Robo-fish was created by BMT Group who specialize in technology consultancy. Working with the Shoal Consortium, the EU-group are dedicated to developing these underwater robots. Speaking to the BBC, senior scientist Luke Speller said of their robot, “The idea is that we want to have real-time monitoring of pollution, so that if someone is dumping chemicals or something is leaking, we can get to it straight away, find out what is causing the problem and put a stop to it.”

“At the moment, in harbors, they take samples about once a month,” says Mr Speller. “And in that time, a ship could come into the harbor, leak some chemicals somewhere, then it’s gone, all the way up the coastline. The idea is that we will use robot fish, which are in the harbor all of the time, and constantly checking for pollution.”

Robo-Fish is 1.5m long and so as not to frighten the natural residents of the seas, it mimics the movements of real fish very closely. The ‘fish shape‘ is also nature’s most hydro-dynamic and allows the robot to turn quickly and easily. In comparison, propellers and thrusters simply weren’t suitable, especially in very weedy areas where they could easily get snagged.

The aquatic automaton is equipped with an array of micro-electrodes that allow it to “sense” contaminants. Currently, it is capable of detecting phenols and heavy metals such as copper and lead, and can also monitor oxygen levels and salinity.

Speller adds: “We have designed it so you can pull out the chemical sensor unit, and put in different ones for something else, such as sulphates or phosphates, depending on the environment that you are monitoring.”

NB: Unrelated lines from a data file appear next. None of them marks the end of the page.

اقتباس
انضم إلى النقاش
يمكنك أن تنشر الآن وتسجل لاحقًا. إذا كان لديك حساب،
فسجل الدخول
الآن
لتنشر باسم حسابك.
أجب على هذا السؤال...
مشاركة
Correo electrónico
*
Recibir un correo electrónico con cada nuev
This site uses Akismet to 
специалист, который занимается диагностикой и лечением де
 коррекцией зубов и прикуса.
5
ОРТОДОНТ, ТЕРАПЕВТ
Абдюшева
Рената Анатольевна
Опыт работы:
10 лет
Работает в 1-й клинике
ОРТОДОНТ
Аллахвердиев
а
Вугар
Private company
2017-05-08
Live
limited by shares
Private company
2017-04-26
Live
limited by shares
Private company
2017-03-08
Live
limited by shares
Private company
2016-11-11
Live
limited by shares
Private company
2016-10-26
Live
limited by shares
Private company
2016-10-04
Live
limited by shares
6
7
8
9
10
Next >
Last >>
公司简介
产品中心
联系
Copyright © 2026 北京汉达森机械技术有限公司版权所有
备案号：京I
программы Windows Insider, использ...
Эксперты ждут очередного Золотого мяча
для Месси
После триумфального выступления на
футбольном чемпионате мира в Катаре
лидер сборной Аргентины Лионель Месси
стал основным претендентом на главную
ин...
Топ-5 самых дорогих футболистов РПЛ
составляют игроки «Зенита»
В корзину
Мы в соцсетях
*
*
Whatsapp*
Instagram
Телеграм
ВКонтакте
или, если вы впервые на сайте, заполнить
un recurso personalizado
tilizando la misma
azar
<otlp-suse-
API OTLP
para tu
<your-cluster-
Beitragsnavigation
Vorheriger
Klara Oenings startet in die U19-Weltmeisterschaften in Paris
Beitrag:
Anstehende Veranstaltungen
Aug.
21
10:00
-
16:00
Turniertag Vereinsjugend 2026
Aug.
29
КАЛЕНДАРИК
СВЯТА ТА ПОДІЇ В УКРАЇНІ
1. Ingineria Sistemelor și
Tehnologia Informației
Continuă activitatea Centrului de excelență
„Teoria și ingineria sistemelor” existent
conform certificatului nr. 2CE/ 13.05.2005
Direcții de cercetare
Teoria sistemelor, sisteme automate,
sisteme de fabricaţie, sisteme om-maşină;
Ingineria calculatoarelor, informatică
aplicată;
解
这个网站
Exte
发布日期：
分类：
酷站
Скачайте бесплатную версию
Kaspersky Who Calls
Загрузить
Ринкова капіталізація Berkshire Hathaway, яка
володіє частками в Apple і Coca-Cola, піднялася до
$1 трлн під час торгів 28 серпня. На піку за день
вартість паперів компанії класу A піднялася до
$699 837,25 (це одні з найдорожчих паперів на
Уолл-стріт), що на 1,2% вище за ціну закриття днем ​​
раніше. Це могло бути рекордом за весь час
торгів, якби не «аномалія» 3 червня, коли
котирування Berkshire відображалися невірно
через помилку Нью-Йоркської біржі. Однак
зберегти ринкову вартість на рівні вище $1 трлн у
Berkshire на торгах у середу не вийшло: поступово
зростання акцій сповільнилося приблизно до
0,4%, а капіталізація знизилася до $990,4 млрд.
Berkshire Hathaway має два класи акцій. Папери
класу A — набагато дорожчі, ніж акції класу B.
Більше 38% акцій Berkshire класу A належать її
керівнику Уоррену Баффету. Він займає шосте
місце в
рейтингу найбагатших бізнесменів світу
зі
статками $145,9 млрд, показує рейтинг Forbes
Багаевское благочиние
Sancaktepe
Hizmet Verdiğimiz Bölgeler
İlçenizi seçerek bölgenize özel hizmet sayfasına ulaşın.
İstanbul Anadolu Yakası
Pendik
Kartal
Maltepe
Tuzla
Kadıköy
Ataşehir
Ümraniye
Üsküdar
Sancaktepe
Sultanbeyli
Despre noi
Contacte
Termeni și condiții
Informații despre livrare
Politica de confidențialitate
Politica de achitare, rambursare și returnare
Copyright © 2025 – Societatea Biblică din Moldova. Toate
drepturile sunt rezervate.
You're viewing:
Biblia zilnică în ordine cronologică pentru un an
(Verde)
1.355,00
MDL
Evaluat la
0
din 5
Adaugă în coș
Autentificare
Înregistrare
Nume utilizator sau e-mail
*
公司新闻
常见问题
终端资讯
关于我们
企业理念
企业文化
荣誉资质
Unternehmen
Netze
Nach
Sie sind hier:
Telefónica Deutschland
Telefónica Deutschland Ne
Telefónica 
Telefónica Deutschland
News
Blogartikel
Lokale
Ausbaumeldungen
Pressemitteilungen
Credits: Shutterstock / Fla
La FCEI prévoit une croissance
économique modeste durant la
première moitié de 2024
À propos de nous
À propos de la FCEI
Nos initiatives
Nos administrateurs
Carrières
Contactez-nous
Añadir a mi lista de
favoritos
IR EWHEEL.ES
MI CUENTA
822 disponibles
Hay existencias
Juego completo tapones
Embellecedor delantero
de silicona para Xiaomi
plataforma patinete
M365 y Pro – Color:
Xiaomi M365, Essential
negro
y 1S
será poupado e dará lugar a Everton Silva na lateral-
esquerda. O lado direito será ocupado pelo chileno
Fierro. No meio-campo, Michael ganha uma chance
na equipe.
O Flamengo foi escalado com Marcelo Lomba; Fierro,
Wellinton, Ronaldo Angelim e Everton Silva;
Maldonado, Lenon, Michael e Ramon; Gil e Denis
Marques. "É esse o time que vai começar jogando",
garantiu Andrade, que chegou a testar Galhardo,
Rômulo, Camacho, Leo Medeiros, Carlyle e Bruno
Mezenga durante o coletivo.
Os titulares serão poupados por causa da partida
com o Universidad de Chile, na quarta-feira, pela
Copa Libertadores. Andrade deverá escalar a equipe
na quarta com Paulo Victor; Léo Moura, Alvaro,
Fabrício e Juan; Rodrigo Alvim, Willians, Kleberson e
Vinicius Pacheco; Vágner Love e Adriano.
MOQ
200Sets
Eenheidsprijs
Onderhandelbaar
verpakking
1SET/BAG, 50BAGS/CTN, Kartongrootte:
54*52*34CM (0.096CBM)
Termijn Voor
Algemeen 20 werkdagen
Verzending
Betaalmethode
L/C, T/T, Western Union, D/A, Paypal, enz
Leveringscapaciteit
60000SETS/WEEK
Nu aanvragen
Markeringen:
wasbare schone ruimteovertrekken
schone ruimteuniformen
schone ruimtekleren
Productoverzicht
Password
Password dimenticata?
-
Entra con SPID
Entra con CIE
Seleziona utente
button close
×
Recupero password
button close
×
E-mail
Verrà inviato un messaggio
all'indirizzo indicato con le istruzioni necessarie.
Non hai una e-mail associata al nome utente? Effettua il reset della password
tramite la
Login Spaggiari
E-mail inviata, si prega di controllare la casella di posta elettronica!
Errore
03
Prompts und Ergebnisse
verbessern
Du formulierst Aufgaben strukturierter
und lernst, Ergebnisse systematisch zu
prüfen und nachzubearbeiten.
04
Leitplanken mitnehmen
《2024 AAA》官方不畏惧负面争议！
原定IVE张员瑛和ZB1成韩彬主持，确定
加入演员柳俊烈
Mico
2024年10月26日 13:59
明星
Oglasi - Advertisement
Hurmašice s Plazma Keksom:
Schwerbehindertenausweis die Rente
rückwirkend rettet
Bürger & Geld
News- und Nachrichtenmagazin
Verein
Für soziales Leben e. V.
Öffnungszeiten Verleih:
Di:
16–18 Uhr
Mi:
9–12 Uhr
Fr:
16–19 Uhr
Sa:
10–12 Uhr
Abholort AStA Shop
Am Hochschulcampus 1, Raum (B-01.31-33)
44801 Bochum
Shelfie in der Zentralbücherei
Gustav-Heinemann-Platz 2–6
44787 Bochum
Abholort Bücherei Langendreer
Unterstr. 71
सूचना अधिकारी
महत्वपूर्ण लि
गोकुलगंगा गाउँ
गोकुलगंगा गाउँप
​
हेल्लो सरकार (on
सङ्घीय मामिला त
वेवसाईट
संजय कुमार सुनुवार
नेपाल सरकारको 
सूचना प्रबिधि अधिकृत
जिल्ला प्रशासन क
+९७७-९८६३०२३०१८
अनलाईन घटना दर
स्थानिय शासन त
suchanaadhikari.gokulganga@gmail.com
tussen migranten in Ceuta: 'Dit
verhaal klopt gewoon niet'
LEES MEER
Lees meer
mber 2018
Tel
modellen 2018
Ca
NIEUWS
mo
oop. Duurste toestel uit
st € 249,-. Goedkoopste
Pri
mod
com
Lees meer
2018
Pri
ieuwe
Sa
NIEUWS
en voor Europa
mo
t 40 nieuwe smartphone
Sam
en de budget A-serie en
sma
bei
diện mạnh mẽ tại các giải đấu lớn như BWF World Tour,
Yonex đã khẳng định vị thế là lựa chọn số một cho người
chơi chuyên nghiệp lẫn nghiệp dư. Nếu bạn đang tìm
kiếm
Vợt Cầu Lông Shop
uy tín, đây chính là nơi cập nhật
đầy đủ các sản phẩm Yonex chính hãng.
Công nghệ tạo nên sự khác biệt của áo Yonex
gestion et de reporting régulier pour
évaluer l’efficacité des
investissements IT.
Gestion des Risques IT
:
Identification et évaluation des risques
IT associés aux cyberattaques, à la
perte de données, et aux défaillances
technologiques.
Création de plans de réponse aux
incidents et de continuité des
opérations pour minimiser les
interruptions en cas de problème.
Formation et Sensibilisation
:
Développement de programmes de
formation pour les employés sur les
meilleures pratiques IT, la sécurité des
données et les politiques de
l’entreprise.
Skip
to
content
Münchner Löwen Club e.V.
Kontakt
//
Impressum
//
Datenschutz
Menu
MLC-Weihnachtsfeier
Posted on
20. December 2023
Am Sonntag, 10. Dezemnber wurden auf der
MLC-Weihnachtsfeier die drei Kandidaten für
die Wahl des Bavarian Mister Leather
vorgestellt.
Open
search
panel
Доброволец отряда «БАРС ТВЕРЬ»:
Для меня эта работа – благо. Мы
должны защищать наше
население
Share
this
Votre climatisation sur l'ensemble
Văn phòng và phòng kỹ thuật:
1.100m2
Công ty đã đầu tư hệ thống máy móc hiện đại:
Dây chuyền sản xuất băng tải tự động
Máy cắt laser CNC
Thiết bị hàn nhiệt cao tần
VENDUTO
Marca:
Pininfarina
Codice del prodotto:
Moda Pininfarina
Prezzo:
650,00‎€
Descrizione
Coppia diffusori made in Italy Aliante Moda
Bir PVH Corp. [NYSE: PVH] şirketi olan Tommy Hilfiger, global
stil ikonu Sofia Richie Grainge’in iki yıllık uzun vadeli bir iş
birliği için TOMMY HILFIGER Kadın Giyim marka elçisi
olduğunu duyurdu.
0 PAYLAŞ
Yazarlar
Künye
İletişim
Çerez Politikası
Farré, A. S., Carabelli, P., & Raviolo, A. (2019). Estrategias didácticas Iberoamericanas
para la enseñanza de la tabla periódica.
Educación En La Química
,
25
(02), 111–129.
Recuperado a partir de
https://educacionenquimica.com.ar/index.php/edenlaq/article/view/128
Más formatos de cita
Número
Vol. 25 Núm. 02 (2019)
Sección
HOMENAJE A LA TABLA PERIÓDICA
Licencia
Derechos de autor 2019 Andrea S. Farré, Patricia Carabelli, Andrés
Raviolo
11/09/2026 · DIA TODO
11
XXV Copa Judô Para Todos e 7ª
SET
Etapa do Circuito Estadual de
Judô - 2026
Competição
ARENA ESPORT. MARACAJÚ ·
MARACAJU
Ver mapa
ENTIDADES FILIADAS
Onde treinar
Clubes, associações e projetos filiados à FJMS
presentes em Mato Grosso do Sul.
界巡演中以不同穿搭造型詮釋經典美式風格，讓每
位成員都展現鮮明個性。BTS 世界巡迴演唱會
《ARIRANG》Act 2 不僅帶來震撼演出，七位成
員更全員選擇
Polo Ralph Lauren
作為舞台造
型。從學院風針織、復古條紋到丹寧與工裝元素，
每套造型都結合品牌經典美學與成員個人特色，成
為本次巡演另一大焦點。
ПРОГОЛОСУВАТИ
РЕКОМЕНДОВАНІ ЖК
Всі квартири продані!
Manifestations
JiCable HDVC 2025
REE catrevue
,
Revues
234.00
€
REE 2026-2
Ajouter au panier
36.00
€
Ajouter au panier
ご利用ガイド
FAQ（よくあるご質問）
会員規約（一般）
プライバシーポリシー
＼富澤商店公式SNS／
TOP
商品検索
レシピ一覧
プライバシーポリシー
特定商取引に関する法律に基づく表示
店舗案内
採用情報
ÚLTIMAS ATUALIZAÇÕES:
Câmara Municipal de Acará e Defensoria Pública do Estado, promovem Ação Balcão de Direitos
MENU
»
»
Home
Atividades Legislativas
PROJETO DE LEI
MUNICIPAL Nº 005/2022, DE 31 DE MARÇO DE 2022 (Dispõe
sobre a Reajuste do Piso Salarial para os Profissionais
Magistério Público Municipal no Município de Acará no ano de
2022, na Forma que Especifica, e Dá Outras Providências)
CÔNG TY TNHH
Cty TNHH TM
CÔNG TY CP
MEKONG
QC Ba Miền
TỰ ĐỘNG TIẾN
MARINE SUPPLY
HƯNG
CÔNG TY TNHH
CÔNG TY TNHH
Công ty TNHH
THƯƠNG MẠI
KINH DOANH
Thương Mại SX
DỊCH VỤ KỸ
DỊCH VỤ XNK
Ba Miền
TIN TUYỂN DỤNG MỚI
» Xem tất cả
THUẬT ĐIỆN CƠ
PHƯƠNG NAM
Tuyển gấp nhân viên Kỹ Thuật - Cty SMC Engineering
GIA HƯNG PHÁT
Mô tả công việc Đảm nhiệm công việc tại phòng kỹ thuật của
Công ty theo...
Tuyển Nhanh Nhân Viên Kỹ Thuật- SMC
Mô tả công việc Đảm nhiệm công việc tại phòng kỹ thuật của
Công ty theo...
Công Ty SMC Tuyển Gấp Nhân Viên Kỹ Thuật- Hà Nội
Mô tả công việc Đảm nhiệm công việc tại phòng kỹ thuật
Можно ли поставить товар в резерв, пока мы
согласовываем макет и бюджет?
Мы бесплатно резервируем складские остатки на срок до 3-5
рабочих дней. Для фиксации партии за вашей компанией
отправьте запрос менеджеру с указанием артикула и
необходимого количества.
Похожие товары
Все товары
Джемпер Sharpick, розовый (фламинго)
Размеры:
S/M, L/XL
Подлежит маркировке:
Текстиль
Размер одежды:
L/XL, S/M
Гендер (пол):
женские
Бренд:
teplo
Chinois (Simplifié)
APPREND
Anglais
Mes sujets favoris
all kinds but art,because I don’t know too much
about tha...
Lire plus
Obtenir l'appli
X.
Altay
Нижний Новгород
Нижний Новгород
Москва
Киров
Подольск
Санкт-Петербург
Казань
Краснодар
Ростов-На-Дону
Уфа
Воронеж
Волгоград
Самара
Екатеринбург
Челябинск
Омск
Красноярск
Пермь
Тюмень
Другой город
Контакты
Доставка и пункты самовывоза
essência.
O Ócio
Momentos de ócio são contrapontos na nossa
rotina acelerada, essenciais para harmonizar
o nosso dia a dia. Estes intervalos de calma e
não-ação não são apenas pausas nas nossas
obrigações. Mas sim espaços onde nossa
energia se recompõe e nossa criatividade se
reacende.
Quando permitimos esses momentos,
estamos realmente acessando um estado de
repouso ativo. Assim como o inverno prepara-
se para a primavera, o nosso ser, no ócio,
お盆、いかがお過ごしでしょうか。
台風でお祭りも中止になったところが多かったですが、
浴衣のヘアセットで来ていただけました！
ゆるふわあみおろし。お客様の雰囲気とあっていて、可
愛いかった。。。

With water pollution an expensive business (in the UK,  the Department for the Environment Food and Rural Affairs (Defra) estimated water pollution costs £1.3bn per annum), it is hoped that Robo-Fish may soon find service all around the world (similar products have been developed in the US by MIT). Currently,  a single fish costs £20,000 to make but if the trials are successful, this price will come down as more are produced. Plus, the impact the fish would have against aquatic pollution would make the price a drop in the ocean.